__WHAT IS NEEDED__
Which lines of the listing below contain the word "Relativity"? Copy each of them.

__WORKING DATA__
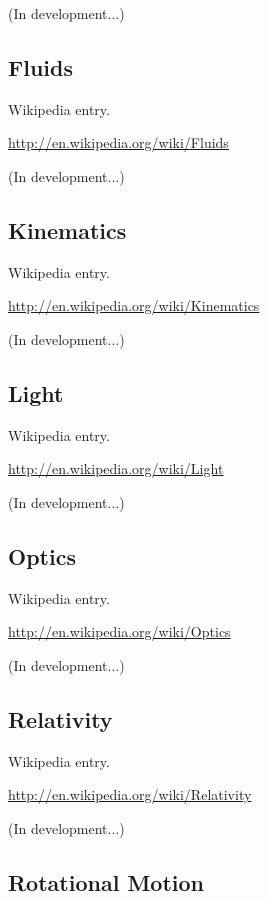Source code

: \documentclass[12pt,twoside]{book}
\begin{document}
(In development...)

\subsection[Fluids]{Fluids}

Wikipedia entry.

\href{http://en.wikipedia.org/wiki/Fluids}{http://en.wikipedia.org/wiki/Fluids}

(In development...)

\subsection[Kinematics]{Kinematics}

Wikipedia entry.

\href{http://en.wikipedia.org/wiki/Kinematics}{http://en.wikipedia.org/wiki/Kinematics}

(In development...)

\subsection[Light]{Light}

Wikipedia entry.

\href{http://en.wikipedia.org/wiki/Light}{http://en.wikipedia.org/wiki/Light}

(In development...)

\subsection[Optics]{Optics}

Wikipedia entry.

\href{http://en.wikipedia.org/wiki/Optics}{http://en.wikipedia.org/wiki/Optics}

(In development...)

\subsection[Relativity]{Relativity}

Wikipedia entry.

\href{http://en.wikipedia.org/wiki/Relativity}{http://en.wikipedia.org/wiki/Relativity}

(In development...)

\subsection[Rotational Motion]{Rotational Motion}
\end{document}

__ANSWER BELOW__
\subsection[Relativity]{Relativity}
\href{http://en.wikipedia.org/wiki/Relativity}{http://en.wikipedia.org/wiki/Relativity}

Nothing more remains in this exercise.